How to avoid Boost ASIO reactor becoming constrained to a single core?

TL;DR: Is it possible that I am reactor throughput limited? How would I tell? How expensive and scalable (across threads) is the implementation of the io_service?
I have a farily massively parallel application, running on a hyperthreaded-dual-quad-core-Xeon machine with tons of RAM and a fast SSD RAID. This is developed using boost::asio.
This application accepts connections from about 1,000 other machines, reads data, decodes a simple protocol, and shuffles data into files mapped using mmap(). The application also pre-fetches "future" mmap pages using madvise(WILLNEED) so it's unlikely to be blocking on page faults, but just to be sure, I've tried spawning up to 300 threads.
This is running on Linux kernel 2.6.32-27-generic (Ubuntu Server x64 LTS 10.04). Gcc version is 4.4.3 and boost::asio version is 1.40 (both are stock Ubuntu LTS).
Running vmstat, iostat and top, I see that disk throughput (both in TPS and data volume) is on the single digits of %. Similarly, the disk queue length is always a lot smaller than the number of threads, so I don't think I'm I/O bound. Also, the RSS climbs but then stabilizes at a few gigs (as expected) and vmstat shows no paging, so I imagine I'm not memory bound. CPU is constant at 0-1% user, 6-7% system and the rest as idle. Clue! One full "core" (remember hyper-threading) is 6.25% of the CPU.

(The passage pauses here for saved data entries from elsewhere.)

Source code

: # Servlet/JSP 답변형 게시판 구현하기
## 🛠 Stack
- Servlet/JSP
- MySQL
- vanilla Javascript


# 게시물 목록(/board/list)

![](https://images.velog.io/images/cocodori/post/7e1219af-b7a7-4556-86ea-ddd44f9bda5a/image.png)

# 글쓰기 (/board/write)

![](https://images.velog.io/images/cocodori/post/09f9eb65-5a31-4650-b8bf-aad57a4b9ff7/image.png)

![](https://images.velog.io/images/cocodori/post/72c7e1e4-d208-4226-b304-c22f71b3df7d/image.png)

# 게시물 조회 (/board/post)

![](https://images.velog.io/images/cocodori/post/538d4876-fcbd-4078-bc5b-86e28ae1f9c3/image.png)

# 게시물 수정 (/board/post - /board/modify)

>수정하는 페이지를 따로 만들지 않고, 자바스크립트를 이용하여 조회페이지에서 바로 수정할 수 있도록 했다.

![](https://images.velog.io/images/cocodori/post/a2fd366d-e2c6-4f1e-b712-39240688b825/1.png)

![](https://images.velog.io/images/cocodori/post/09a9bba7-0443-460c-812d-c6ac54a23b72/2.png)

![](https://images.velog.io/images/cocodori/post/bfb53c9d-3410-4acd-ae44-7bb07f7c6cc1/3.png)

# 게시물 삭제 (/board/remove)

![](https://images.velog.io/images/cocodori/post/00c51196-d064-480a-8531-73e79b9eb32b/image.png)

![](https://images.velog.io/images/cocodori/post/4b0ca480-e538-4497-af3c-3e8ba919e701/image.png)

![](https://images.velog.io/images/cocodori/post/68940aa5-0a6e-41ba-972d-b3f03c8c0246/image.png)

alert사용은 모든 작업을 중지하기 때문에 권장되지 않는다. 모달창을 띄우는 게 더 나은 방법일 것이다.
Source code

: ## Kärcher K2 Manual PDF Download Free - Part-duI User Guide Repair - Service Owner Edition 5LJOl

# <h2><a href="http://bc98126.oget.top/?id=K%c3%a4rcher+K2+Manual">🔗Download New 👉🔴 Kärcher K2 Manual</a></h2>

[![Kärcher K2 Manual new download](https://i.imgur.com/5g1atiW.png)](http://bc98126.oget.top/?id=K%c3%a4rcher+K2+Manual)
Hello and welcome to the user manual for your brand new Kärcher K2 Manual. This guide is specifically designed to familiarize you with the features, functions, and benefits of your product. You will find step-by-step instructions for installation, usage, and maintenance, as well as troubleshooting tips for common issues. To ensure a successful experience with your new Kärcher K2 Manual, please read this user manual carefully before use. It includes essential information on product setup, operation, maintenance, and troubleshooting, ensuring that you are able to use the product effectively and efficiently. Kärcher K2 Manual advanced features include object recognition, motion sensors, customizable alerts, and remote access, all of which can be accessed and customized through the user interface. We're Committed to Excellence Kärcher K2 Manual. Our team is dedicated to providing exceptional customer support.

I know the system is falling behind, because the client machines block on TCP send when more than 64kB is outstanding, and report the fact; they all keep reporting this fact, and throughput to the system is much less than desired, intended, and theoretically possible.

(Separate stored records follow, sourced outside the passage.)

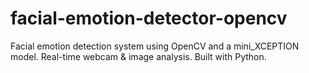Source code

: # facial-emotion-detector-opencv
Facial emotion detection system using OpenCV and a mini_XCEPTION model. Real-time webcam &amp; image analysis. Built with Python.
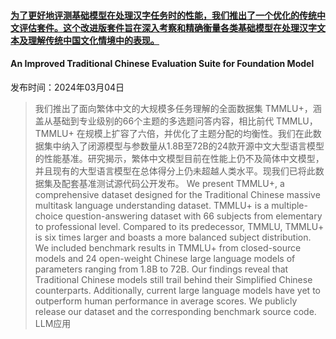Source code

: #### [为了更好地评测基础模型在处理汉字任务时的性能，我们推出了一个优化的传统中文评估套件。这个改进版套件旨在深入考察和精确衡量各类基础模型在处理汉字文本及理解传统中国文化情境中的表现。](https://arxiv.org/abs/2403.01858)
#### An Improved Traditional Chinese Evaluation Suite for Foundation Model
发布时间：2024年03月04日
> 我们推出了面向繁体中文的大规模多任务理解的全面数据集 TMMLU+，涵盖从基础到专业级别的66个主题的多选题问答内容，相比前代 TMMLU，TMMLU+ 在规模上扩容了六倍，并优化了主题分配的均衡性。我们在此数据集中纳入了闭源模型与参数量从1.8B至72B的24款开源中文大型语言模型的性能基准。研究揭示，繁体中文模型目前在性能上仍不及简体中文模型，并且现有的大型语言模型在总体得分上仍未超越人类水平。现我们已将此数据集及配套基准测试源代码公开发布。
> We present TMMLU+, a comprehensive dataset designed for the Traditional Chinese massive multitask language understanding dataset. TMMLU+ is a multiple-choice question-answering dataset with 66 subjects from elementary to professional level. Compared to its predecessor, TMMLU, TMMLU+ is six times larger and boasts a more balanced subject distribution. We included benchmark results in TMMLU+ from closed-source models and 24 open-weight Chinese large language models of parameters ranging from 1.8B to 72B. Our findings reveal that Traditional Chinese models still trail behind their Simplified Chinese counterparts. Additionally, current large language models have yet to outperform human performance in average scores. We publicly release our dataset and the corresponding benchmark source code.
LLM应用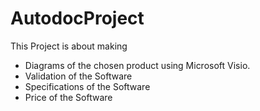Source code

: # AutodocProject
This Project is about making
* Diagrams of the chosen product using Microsoft Visio.
* Validation of the Software
* Specifications of the Software
* Price of the Software
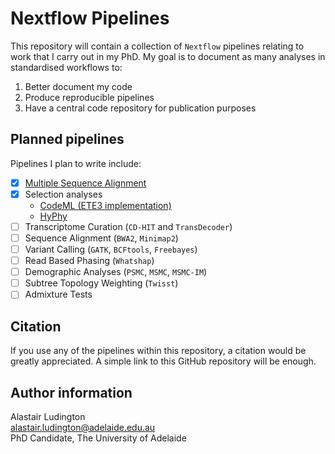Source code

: # Nextflow Pipelines

This repository will contain a collection of `Nextflow` pipelines relating to
work that I carry out in my PhD. My goal is to document as many analyses in
standardised workflows to:

1. Better document my code
2. Produce reproducible pipelines
3. Have a central code repository for publication purposes

## Planned pipelines

Pipelines I plan to write include:

- [x] [Multiple Sequence Alignment](https://github.com/a-lud/nf-pipelines/wiki/Multiple-Sequence-Alignment)
- [x] Selection analyses
  - [CodeML (ETE3 implementation)](https://github.com/a-lud/nf-pipelines/wiki/CodeML---ETE3-implementation)
  - [HyPhy](https://github.com/a-lud/nf-pipelines/wiki/HyPhy)
- [ ] Transcriptome Curation (`CD-HIT` and `TransDecoder`)
- [ ] Sequence Alignment (`BWA2`, `Minimap2`)
- [ ] Variant Calling (`GATK`, `BCFtools`, `Freebayes`)
- [ ] Read Based Phasing (`Whatshap`)
- [ ] Demographic Analyses (`PSMC`, `MSMC`, `MSMC-IM`)
- [ ] Subtree Topology Weighting (`Twisst`)
- [ ] Admixture Tests

## Citation

If you use any of the pipelines within this repository, a citation would be greatly
appreciated. A simple link to this GitHub repository will be enough.

## Author information

Alastair Ludington  
alastair.ludington@adelaide.edu.au  
PhD Candidate, The University of Adelaide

My guess is I'm contending on a lock of some sort. I use an application-level lock to guard a look-up table that may be mutated, so I sharded this into 256 top-level locks/tables to break that dependency. However, that didn't seem to help at all.
All threads go through one, global io_service instance. Running strace on the application shows that it spends most of its time dealing with futex calls, which I imagine have to do with the evented-based implementation of the io_service reactor.
Is it possible that I am reactor throughput limited? How would I tell? How expensive and scalable (across threads) is the implementation of the io_service?
EDIT: I didn't initially find this other thread because it used a set of tags that didn't overlap mine :-/ It is quite possible my problem is excessive locking used in the implementation of the boost::asio reactor. See C++ Socket Server - Unable to saturate CPU
However, the question remains: How can I prove this? And how can I fix it?
The answer is indeed that even the latest boost::asio only calls into the epoll file descriptor from a single thread, not entering the kernel from more than one thread at a time. I can kind-of understand why, because thread safety and lifetime of objects is extremely precarious when you use multiple threads that each can get notifications for the same file descriptor. When I code this up myself (using pthreads), it works, and scales beyond a single core. Not using boost::asio at that point -- it's a shame that an otherwise well designed and portable library should have this limitation.
I believe that if you use multiple io_service object (say for each cpu core), each run by a single thread, you will not have this problem. See the http server example 2 on the boost ASIO page.
I have done various benchmarks against the server example 2 and server example 3 and have found that the implementation I mentioned works the best.
In my single-threaded application, I found out from profiling that a large portion of the processor instructions was spent on locking and unlocking by the io_service::poll(). I disabled the lock operations with the BOOST_ASIO_DISABLE_THREADS macro. It may make sense for you, too, depending on your threading situation.